I tagli sono generalizzati e toccano ogni angolo del pianeta. Dalle isole Mauritius a Macao, dal Gambia al Brasile. L’Australia il 3 marzo ha portato il tasso di riferimento allo 0,5%, abbassandolo di 25 punti base.
Inoltre su 29 tagli solo 14 sono stati di 25 punti base, mentre la gran parte ammonta ad almeno mezzo punto percentuale. Al primo posto di questa classifica figura l'Argentina che in tre tranche negli ultimi due mesi ha tagliato i tassi del 10%.
In controtendenza, Kyrgyztan e Repubblica Ceca che hanno aumentato il costo del denaro negli ultimi due mesi di un quarto di punto.
In ogni caso la tendenza tracciata dalle banche centrali per contrastare il rischio di recessione globale è evidente: tagliare tassi, stampare nuovi soldi laddove necessario attraverso nuovi piani di quantitative easing (il programma di acquisto titoli).
Le banche centrali hanno quindi già sforbiciato tanto ma gli investitori si aspettano molto di più.
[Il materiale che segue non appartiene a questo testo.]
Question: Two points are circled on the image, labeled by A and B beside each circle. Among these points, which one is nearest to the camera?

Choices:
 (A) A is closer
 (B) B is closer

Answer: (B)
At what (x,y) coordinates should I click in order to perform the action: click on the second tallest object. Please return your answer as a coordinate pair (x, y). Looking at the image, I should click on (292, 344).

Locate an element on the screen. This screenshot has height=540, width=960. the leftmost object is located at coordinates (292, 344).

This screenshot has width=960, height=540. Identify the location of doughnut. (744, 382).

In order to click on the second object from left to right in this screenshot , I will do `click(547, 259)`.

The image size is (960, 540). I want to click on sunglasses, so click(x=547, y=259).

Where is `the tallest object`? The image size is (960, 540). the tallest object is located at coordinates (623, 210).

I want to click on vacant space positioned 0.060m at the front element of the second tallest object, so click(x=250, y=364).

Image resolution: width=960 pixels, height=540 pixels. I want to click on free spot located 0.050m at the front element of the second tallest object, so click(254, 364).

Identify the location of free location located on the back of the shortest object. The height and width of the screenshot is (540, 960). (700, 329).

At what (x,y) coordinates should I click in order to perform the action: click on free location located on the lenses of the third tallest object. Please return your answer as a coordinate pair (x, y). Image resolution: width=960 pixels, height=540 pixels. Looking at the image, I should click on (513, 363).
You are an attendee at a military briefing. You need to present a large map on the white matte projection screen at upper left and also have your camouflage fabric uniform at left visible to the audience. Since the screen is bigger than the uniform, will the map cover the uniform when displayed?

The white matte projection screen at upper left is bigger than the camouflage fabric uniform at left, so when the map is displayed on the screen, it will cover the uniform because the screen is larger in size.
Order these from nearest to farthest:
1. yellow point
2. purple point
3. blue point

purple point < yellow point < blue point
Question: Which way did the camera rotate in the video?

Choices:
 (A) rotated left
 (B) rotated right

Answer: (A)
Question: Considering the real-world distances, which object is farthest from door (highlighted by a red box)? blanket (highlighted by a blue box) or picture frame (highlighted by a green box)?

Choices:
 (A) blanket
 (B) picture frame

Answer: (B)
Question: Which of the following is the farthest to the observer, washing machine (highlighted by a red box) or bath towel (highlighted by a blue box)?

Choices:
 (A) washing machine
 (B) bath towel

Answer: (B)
Questo perché i mercati fanno davvero fatica a prezzare gli effetti diretti e indiretti del Coronavirus. E nel dubbio gli investitori vendono. Scollando i dati finanziari dai tassi fissati dalle banche centrali. Costrette ad inseguire.
Ma c’è qualcuno che si discosta dal coro. È la Bce che a sorpresa ha deciso di non limare ulteriormente al ribasso i tassi di interesse (anche se ha aumentato il quantitative easing già programmato per il 2020 passando da 20 miliardi al mese a 33), scelta che ha fatto sprofondare i mercati e causato la dura reazione del presidente della Repubblica Sergio Mattarella.